It’s shocking how much your tax bill can change ($$$) if you mistake a tax deduction for a tax credit (or vice versa). First, let me tell you: they’re two different things. Second, their effect is not similar; one reduces your taxable income, while the other reduces your tax bill by the amount of the credit.
Let’s go back to the beginning of tax law (not how it used to be, but how it is today) because most of us never ask about the actual effect of any type of tax deduction/credit.
For example, most people see the word “deduction” and assume they got a good deal, but they don’t really understand what the deduction means to their final tax liability. Use “credit” and many people are likely to think it’s a tax term (not true). These two different tax categories are completely different.
The IRS clearly knows the difference between a tax deduction and a tax credit, so be sure you do, too!
Tax Credits = Big (Unexpected!) Savings
When you receive a tax credit, you are getting a dollar-for-dollar deduction from your tax return. For example, if your tax bill is $10,000, and you’re eligible for a $5,000 (or more!) tax credit, your new tax bill will be $5,000. How do I know? No fuzzy math and absolutely no fine print tricks.
There are two distinct types of credits.
- Non-Refundable Credits Reduce Your Tax Bill But Do NOT Refund You For Any Remaining Amount.
- Refundable Credits Will Refund You Whether They Exceed Your Tax Bill Or Not.
This means that if the amount of the credit you receive exceeds the amount of taxes you owe to the government, then you will receive an actual check in the mail from the IRS.

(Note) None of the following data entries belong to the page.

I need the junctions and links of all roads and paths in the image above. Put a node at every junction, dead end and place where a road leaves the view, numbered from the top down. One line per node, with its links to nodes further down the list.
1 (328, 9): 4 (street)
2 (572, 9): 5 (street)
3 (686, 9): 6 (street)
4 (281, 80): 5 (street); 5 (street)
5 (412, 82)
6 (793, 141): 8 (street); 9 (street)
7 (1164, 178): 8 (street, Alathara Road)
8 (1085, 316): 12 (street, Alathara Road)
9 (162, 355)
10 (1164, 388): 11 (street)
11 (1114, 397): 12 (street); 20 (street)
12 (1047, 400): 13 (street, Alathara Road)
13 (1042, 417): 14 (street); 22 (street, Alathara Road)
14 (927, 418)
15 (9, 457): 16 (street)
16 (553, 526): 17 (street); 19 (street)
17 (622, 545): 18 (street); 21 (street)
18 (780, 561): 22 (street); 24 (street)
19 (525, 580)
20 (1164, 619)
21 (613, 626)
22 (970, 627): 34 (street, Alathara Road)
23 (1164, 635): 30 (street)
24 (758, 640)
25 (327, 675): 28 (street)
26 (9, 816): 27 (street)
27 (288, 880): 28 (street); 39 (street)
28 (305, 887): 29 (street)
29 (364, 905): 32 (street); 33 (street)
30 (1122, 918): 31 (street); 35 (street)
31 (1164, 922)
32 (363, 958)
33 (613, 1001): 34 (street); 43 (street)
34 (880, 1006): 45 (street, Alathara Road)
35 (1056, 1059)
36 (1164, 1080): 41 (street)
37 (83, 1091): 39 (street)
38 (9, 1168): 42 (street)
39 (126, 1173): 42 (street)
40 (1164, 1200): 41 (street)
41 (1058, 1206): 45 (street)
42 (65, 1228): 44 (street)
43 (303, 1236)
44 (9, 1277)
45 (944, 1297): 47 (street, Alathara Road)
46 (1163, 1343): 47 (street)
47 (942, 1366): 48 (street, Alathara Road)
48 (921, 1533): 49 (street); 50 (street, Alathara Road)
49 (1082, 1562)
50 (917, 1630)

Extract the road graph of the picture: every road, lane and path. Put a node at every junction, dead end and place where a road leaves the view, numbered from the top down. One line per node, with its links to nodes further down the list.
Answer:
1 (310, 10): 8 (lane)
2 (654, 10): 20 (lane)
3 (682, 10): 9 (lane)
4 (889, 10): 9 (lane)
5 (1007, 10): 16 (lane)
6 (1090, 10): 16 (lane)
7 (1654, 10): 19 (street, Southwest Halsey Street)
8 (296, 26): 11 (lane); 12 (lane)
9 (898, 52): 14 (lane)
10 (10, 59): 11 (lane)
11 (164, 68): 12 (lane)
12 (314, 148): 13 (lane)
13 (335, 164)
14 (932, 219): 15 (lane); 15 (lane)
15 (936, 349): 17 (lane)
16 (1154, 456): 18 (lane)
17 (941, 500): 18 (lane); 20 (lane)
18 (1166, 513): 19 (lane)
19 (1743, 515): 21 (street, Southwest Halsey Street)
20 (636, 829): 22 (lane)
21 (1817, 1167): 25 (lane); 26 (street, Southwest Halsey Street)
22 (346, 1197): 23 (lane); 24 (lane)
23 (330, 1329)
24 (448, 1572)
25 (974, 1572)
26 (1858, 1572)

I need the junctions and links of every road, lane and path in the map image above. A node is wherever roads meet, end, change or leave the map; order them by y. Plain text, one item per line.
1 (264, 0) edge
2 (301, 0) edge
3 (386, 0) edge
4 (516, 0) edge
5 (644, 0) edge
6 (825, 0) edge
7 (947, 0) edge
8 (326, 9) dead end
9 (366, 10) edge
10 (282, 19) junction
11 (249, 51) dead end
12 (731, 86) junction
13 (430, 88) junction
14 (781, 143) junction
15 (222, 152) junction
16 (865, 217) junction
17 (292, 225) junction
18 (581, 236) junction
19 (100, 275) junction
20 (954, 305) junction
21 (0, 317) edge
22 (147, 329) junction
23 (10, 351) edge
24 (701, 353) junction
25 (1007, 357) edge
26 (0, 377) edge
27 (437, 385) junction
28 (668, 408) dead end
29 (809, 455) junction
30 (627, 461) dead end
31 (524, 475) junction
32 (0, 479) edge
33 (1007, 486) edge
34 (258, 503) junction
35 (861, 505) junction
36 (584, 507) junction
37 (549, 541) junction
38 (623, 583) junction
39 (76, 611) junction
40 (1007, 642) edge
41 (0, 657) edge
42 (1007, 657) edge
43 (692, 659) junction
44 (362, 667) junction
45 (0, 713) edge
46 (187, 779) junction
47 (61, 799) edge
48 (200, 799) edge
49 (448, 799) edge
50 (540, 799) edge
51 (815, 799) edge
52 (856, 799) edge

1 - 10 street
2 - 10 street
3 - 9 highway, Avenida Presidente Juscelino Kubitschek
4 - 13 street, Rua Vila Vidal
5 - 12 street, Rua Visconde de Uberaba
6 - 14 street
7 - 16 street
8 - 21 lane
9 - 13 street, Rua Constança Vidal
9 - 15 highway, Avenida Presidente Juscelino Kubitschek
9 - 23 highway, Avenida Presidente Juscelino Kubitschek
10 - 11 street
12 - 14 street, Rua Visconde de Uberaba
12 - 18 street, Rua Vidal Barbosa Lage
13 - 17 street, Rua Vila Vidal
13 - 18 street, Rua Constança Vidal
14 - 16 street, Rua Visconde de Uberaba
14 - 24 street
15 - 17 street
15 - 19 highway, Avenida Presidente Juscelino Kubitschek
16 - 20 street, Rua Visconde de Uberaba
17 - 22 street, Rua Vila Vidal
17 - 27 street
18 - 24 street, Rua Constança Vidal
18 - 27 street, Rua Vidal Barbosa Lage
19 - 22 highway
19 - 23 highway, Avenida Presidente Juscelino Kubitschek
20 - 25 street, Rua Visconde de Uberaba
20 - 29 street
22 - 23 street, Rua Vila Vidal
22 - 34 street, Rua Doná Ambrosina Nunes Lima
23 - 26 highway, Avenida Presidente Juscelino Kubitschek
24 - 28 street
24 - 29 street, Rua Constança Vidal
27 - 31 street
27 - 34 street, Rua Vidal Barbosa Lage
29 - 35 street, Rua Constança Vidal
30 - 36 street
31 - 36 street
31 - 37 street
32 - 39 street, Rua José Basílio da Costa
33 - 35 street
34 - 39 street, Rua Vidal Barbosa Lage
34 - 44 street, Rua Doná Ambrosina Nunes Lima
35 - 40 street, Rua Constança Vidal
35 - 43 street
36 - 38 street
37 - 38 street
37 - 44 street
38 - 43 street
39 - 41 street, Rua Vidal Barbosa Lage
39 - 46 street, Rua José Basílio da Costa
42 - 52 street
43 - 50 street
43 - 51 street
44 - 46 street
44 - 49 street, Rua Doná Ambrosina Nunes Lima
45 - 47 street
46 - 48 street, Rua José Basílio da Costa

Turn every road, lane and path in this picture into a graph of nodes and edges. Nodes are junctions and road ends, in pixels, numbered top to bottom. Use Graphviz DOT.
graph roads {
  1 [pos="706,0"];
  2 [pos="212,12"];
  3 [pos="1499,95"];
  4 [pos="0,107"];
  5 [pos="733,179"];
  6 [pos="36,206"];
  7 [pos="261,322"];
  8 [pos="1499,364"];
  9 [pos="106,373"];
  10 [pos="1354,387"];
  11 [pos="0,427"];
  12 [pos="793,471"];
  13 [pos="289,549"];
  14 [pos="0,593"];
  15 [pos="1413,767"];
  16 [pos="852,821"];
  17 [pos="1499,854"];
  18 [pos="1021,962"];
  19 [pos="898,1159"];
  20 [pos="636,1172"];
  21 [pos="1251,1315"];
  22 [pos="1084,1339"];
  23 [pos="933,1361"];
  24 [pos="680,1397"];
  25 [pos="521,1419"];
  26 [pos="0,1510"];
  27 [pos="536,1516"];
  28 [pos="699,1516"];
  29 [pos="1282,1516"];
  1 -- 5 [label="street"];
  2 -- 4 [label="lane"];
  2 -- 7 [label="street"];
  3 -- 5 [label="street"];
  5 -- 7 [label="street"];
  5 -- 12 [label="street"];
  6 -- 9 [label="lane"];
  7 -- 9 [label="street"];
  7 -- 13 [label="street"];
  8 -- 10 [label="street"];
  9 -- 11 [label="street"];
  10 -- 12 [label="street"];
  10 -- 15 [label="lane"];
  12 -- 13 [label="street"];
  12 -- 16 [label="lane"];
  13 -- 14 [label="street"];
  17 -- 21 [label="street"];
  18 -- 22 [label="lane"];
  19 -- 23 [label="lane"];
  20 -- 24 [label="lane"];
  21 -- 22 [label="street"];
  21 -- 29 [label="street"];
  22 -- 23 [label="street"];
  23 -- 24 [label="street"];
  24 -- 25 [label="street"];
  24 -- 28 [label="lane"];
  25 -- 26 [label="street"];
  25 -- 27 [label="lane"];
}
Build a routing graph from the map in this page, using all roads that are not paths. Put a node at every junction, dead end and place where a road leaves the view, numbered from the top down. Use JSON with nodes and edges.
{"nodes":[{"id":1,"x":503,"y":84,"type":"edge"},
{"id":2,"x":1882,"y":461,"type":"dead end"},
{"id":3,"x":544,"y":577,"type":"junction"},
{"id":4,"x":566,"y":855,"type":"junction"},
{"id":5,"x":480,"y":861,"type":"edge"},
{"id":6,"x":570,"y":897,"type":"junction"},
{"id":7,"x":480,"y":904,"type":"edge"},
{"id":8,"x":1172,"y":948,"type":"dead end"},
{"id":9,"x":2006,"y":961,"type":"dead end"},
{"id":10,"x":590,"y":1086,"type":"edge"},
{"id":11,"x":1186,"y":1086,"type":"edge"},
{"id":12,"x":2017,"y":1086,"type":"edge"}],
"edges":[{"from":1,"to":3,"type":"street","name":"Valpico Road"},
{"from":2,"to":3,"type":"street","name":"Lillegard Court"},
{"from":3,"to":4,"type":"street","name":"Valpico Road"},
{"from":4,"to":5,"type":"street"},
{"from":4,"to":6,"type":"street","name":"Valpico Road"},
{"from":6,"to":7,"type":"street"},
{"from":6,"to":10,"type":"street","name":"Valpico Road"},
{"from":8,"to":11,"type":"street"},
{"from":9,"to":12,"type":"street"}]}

This is where many people become confused. Often, deductions and credits are discussed together, included in the same sections of various tax websites and explained with examples that have been written almost the same way. However, these are completely different things.
Now let’s go on to discuss deductions.
Tax Deductions: The Not So Obvious Helper
A tax deduction does not actually lower your tax bill; it lowers the amount of income that is used to calculate your tax bill.
Example time, because it can be very confusing very quickly!
If you earn $50k per year and your tax rate is 20%. Without taking any deductions, your tax bill is $10,000.
Now assume you qualify for a $5k deduction. Your taxable income has now decreased to $45,000 instead of $50,000. So you multiply your taxable income ($45k) times your tax rate (20%)…and your tax bill is now $9,000. That $5k deduction saved you $1,000 in taxes; not $5,000.
Is that a good thing? Yes. But it is not nearly as good as a credit.
A Lot of People Take the Standard Deduction Instead of Itemizing Their Deductions
In the U.S., many of us take the standard deduction because it’s typically higher than most people will find itemizing their deductions. And it also makes it a lot easier for everyone to file their taxes.
When you take the credit most of your deductions will be gone… there are a few that surprise people every year at tax time.
To re-illustrate the previous example, but instead of deductions, you have a credit:
Example: You are still making $50,000 and have $10,000 in taxes owed, but now you have a $5,000 tax credit.
Now, take $5,000 off your $10,000 tax bill and you have a new bill of $5,000.
Identical value but different result.
Refundable vs. Non-Refundable: Here Comes The Twist
Let’s say you have a $10,000 tax liability, and you qualify for a $12,000 credit:
- Refundable Credit = Your tax bill is $0, and the IRS will send you a check for $2,000.
- Non-Refundable Credit = Your tax bill is $0, but the $2,000 credit disappears like a puff of smoke.
The same dollar amount of credit can cause radically different outcomes, depending on how and where you spend it.
The IRS publishes both complete lists of allowable deductions and complete lists of allowable credits. Not knowing about all the items available to you could potentially leave a hole in your pocketbook, as some are easily inferred while others are more obscure or require some research to identify.
If your tax refund is lower than you expected, it’s possible you may have overlooked a valuable tax deduction.
Tax refunds tend to be polite in their nature. Tax rebates usually display a more aggressive perspective.
Both refund types provide value; however, one form definitely carries a greater financial impact. It’s not simply helpful information…knowing the difference will save you money every year if you utilize it.